James Hogg was one of Scotland’s major writers and is (especially in the Scottish Borders) a celebrated author of poetry, essays and novels, his books belong to the curriculum in the upper grades at schools and literature courses of universities. But internationally he is far less known as Sir Walter Scott, Robert Burns or Robert Louis Stevenson.
Born in Ettrick in 1770, he lived here all his life. He died at the age of 64 and was buried in the kirkyard, just a stone’s throw away from the cottage where he lived. Not only did he write here in Ettrick, he also worked here, and that was also the attribute under which Hogg was known in Scotland “The Ettrick Shepherd”, the shepherd from Ettrick.
In his family, the men were either shepherds or forest workers, believing in simple country life and supernatural powers. His father was an active member of the Church, his mother told him stories of wizards, fairies, and the myths of the Borders, which she generously narrated and sang. Her name was Meg Laidlaw, like many Scottish women, she had kept her maiden name after the marriage and was not named Hogg. She gave her son her love for the old stories and ballads, and she later sang them to Walter Scott when he was collecting them for a book, he was to publish with the help of her son.
A Hogg is said to have even defeated the famous wizard Michael Scott and been the last to talk to the fairies, so the Hoggs were a locally well connected if not famous family. Everything the young James had written, he had taught himself. As a boy he had left school at the age of seven.
He and Walter Scott kept close contact, Hogg profited greatly from Scott’s contacts and his worldly manner, but Scott also benefited from Hogg, who did not admire but was part of the simple country life and involvement in the stories of the Borders. He did not just celebrate the simple things, he lived the simple life, much closer to what Scott was looking for than Scott himself.

■ **Material shown**:
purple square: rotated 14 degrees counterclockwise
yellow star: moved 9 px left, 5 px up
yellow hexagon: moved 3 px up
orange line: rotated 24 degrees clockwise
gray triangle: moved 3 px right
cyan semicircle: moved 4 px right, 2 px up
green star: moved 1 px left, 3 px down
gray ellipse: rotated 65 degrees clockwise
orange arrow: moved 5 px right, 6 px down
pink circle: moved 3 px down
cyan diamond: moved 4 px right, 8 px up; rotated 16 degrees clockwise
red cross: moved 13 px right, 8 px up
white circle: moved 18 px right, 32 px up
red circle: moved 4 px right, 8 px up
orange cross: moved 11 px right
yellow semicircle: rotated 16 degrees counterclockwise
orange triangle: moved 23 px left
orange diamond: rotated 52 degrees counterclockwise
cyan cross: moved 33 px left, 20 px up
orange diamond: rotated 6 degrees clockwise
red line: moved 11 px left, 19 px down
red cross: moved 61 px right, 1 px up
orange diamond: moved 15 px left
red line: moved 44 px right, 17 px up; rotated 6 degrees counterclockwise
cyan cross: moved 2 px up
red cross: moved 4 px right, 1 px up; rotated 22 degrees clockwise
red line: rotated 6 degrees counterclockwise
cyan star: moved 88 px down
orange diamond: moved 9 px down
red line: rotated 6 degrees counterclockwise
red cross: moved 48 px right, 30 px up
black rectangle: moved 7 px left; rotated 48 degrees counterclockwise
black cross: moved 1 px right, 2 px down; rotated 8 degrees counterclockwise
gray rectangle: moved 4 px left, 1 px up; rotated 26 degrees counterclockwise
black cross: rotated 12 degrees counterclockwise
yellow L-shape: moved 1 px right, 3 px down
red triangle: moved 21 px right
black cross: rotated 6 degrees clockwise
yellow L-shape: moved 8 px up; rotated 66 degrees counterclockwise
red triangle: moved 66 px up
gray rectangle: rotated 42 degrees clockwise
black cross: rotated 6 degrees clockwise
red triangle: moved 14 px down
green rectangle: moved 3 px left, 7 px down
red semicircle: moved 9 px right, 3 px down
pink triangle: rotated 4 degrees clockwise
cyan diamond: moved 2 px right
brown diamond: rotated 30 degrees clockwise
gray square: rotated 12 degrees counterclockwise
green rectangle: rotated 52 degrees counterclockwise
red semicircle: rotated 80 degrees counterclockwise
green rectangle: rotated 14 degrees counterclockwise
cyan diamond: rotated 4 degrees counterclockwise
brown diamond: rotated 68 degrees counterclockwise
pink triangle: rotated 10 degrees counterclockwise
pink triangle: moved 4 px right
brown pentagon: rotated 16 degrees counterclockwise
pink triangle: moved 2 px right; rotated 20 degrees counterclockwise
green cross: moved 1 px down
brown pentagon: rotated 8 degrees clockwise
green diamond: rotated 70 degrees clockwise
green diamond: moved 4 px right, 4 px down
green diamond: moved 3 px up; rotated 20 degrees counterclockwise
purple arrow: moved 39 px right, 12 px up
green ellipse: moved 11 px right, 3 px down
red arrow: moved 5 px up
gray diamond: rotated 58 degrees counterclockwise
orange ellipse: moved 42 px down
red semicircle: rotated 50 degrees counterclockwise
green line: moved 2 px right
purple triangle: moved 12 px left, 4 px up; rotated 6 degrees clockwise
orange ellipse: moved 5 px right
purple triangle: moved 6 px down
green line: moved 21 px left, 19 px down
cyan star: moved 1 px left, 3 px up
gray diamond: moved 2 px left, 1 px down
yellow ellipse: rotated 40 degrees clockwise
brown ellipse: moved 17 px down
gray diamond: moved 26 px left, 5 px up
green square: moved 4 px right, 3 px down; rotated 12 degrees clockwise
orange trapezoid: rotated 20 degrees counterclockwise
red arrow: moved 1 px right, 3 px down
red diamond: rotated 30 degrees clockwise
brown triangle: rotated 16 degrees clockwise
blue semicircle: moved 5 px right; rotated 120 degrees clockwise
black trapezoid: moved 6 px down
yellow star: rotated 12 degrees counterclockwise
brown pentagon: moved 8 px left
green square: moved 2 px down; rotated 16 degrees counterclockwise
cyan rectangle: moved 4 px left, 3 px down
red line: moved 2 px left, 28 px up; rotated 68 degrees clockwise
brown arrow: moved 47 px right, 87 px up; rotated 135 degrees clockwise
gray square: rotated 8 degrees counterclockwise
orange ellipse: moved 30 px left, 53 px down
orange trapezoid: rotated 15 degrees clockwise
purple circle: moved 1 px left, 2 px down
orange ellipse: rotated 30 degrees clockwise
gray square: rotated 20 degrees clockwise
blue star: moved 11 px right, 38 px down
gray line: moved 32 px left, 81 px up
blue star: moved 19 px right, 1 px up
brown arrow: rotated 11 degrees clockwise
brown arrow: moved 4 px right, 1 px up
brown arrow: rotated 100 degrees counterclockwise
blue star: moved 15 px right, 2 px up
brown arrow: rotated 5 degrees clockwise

■ **Exercise A**:
Extract the passage on James Hogg between "James Hogg was" and "Robert Louis Stevenson.", inclusive.
■ **Exercise B**:
In the text on James Hogg, what was his mother's name?
■ **Exercise C**:
Write what comes next in the text on James Hogg, picking up after its last sentence.
None of the data is needed here.

■ **Exercise output A**:
James Hogg was one of Scotland’s major writers and is (especially in the Scottish Borders) a celebrated author of poetry, essays and novels, his books belong to the curriculum in the upper grades at schools and literature courses of universities. But internationally he is far less known as Sir Walter Scott, Robert Burns or Robert Louis Stevenson.

■ **Exercise output B**:
Meg Laidlaw.

■ **Exercise output C**:
Like Robert Burns, his background was simple, but Burns, whom Hogg greatly admired throughout his life, could easily move in the so-called better society. That was much hard er for Hogg, and may be one of the reasons why his fame never matched that of Scott or Burns. He simply lacked the right behaviour for the elite circles. He lived on the land of the Duke of Buccleuch and managed his Altrive farm in Yarrow, went fishing and practiced all sorts of sports, including wrestling and archery.
Hogg loved his Border Collies, the loyal helpers of every Scottislh shepherd. One of his poems is the wonderful declaration of love to his aging companion, his dog Hector, written in 1807.
Come, my auld, towzy trusty friend;
Waur gaurs ye look sae douth and wae?
D’ye think my favor’s at an end,
Because your head is turnin ‘gray?
(Alistair Moffat: The Borders)
This author was deeply rooted in his region and its customs but also critical of too devout Christians. Here he experienced soft summer evenings, when the orange of the sky turns dark and the white specks of sheep in the lush meadows on the shores of the Ettrick Water slowly merge with the first long shades of the night.
sources and further reading:
Alistair Moffat: The Borders. A History of the Borders From Earliest Time. Birlinn, Edinburgh, 2002
Nigel Tranter: Portrait of the Border Country. Hale, London, 1972
Wonderful – I haven’t heard the story about the wizard before, or that Hogg was ‘the last to speak to the fairies’. (I’m studying his poems about Scottish Covenanters but I’m going to read more about other aspects of his life now. Thank you!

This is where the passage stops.